[![Open In Colab](https://colab.research.google.com/assets/colab-badge.svg)](https://colab.research.google.com/github/pinecone-io/examples/blob/master/docs/quick-tour/metadata-filtering.ipynb) [![Open nbviewer](https://raw.githubusercontent.com/pinecone-io/examples/master/assets/nbviewer-shield.svg)](https://nbviewer.org/github/pinecone-io/examples/blob/master/docs/quick-tour/metadata-filtering.ipynb)

# Metadata filtering with Pinecone

Metadata filtering is a new feature in Pinecone that allows you to apply filters on vector search based on metadata.
You can add the metadata to the embeddings within Pinecone, and then filter for those criteria when sending the query. Pinecone will search for similar vector embeddings only among those items that match the filter.
The metadata filtering accepts arbitrary filters on metadata, and it retrieves exactly the number of nearest-neighbor results that match the filters. For most cases, the search latency will be even lower than unfiltered searches.

In this notebook, we will walk through a simple use of filtering while performing vector search on documents.

## Prerequisites

Install dependencies.

In [None]:
!pip install -qU \
  pinecone-client==3.0.0 \
  pandas==2.0.3

Set up Pinecone.

Before getting started, decide whether to use serverless or pod-based index.

In [None]:
import os

use_serverless = os.environ.get("USE_SERVERLESS", "False").lower() == "true"

## Creating an Index

Now the data is ready, we can set up our index to store it.

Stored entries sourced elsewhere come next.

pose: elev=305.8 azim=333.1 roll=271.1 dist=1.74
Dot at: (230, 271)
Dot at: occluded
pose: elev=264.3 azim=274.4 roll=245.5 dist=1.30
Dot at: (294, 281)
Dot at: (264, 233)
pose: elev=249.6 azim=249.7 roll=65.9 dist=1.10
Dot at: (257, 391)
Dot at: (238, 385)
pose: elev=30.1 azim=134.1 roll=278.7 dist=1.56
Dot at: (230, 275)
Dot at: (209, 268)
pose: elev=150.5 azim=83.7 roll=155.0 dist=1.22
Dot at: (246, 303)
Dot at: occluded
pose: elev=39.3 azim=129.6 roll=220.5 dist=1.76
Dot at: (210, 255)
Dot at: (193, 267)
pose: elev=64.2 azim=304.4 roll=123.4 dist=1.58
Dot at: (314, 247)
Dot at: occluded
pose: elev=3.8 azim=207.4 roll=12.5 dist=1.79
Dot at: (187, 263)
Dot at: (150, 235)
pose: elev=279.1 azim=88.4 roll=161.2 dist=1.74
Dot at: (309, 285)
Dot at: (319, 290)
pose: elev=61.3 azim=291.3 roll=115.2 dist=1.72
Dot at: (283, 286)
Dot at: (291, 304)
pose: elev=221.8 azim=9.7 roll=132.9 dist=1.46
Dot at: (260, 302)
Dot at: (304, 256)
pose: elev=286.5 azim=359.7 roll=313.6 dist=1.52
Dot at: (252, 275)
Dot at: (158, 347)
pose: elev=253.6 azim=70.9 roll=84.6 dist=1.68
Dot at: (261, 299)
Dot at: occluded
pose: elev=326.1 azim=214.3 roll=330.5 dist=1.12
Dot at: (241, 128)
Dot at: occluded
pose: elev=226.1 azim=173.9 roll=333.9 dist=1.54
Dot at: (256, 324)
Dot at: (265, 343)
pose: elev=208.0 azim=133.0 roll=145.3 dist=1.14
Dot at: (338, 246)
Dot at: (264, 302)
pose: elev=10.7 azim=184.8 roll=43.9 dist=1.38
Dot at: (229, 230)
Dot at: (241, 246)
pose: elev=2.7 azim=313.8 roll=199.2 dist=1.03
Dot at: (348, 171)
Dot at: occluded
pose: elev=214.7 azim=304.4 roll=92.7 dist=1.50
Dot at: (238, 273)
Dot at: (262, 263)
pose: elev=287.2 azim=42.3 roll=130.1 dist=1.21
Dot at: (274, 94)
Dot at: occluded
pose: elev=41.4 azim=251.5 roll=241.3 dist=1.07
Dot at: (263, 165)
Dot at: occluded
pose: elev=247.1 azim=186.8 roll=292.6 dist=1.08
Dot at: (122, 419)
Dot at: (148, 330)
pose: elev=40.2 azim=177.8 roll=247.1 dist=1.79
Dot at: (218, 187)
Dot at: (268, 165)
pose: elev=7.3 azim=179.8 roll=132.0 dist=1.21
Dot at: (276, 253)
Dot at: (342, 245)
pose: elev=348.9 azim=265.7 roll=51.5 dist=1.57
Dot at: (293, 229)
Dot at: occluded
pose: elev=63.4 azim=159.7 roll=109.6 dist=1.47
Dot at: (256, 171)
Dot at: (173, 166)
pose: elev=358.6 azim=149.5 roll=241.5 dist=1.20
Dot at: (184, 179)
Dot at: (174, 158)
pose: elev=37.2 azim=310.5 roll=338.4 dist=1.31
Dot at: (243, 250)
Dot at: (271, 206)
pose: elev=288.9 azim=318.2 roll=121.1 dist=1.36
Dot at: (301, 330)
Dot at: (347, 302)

We begin by initializing our connection to Pinecone. To do this we need a [free API key](https://app.pinecone.io).

In [None]:
from pinecone import Pinecone

# initialize connection to pinecone (get API key at app.pc.io)
api_key = os.environ.get('PINECONE_API_KEY') or 'PINECONE_API_KEY'
environment = os.environ.get('PINECONE_ENVIRONMENT') or 'PINECONE_ENVIRONMENT'

# configure client
pc = Pinecone(api_key=api_key)

Now we setup our index specification, this allows us to define the cloud provider and region where we want to deploy our index. You can find a list of all [available providers and regions here](https://docs.pinecone.io/docs/projects).

In [None]:
from pinecone import ServerlessSpec, PodSpec

if use_serverless:
    cloud = os.environ.get('PINECONE_CLOUD') or 'PINECONE_CLOUD'
    spec = ServerlessSpec(cloud='aws', region='us-west-2')
else:
    spec = PodSpec(environment=environment)

In [None]:
index_name = "pinecone-metadata-filtering"

In [None]:
import time

# Delete index if exists
if index_name in pc.list_indexes().names():
    pc.delete_index(index_name)

# Create an index
pc.create_index(
    name=index_name, 
    dimension=2, 
    metric="euclidean",
    spec=spec
)

# wait for index to be ready before connecting
while not pc.describe_index(index_name).status['ready']:
    time.sleep(1)

In [None]:
# Connect to the index
index = pc.Index(index_name)

### Generate sample document data

In [None]:
# Generate some data
import pandas as pd

df = pd.DataFrame()
df["id"] = ["F-1", "F-2", "S-1", "S-2"]
df["vector"] = [[1., 1.], [2., 2.], [3., 3.], [4., 4.]]
df["metadata"] = [
    {"category": "finance", "published": 2015},
    {"category": "finance", "published": 2016},
    {"category": "sport", "published": 2017},
    {"category": "sport", "published": 2018}]
df

Unnamed: 0,id,vector,metadata
0,F-1,"[1.0, 1.0]","{'category': 'finance', 'published': 2015}"
1,F-2,"[2.0, 2.0]","{'category': 'finance', 'published': 2016}"
2,S-1,"[3.0, 3.0]","{'category': 'sport', 'published': 2017}"
3,S-2,"[4.0, 4.0]","{'category': 'sport', 'published': 2018}"


### Insert vectors

In [None]:
# Insert vectors without specifying a namespace
index.upsert(vectors=zip(df.id, df.vector, df.metadata))
index.describe_index_stats()

{'dimension': 2,
 'index_fullness': 0.0,
 'namespaces': {},
 'total_vector_count': 0}

### Fetch a vector

In [None]:
index.fetch(ids=["F-1"])

{'namespace': '',
 'vectors': {'F-1': {'id': 'F-1',
                     'metadata': {'category': 'finance', 'published': 2015.0},
                     'values': [1.0, 1.0]}}}

### Query top-3 without filtering

In [None]:
query_results = index.query(vector=df[df.id == "F-1"].vector[0], top_k=3)
query_results

{'matches': [{'id': 'F-1', 'score': 0.0, 'values': []},
             {'id': 'F-2', 'score': 1.99999905, 'values': []},
             {'id': 'S-1', 'score': 7.99999809, 'values': []}],
 'namespace': ''}

### Query results with articles in finance published after 2015

We should expect to see only 1 article that matches this query.

In [None]:
filter_condition = {
    "category" : {"$eq": "finance"},
    "published": {"$gt": 2015 }
}
query_results = index.query(vector=
    df[df.id == "F-1"].vector[0], top_k=3, filter=filter_condition
)
query_results

{'matches': [{'id': 'F-2', 'score': 1.99999905, 'values': []}], 'namespace': ''}

### Delete the index

In [None]:
# delete the index
pc.delete_index(index_name)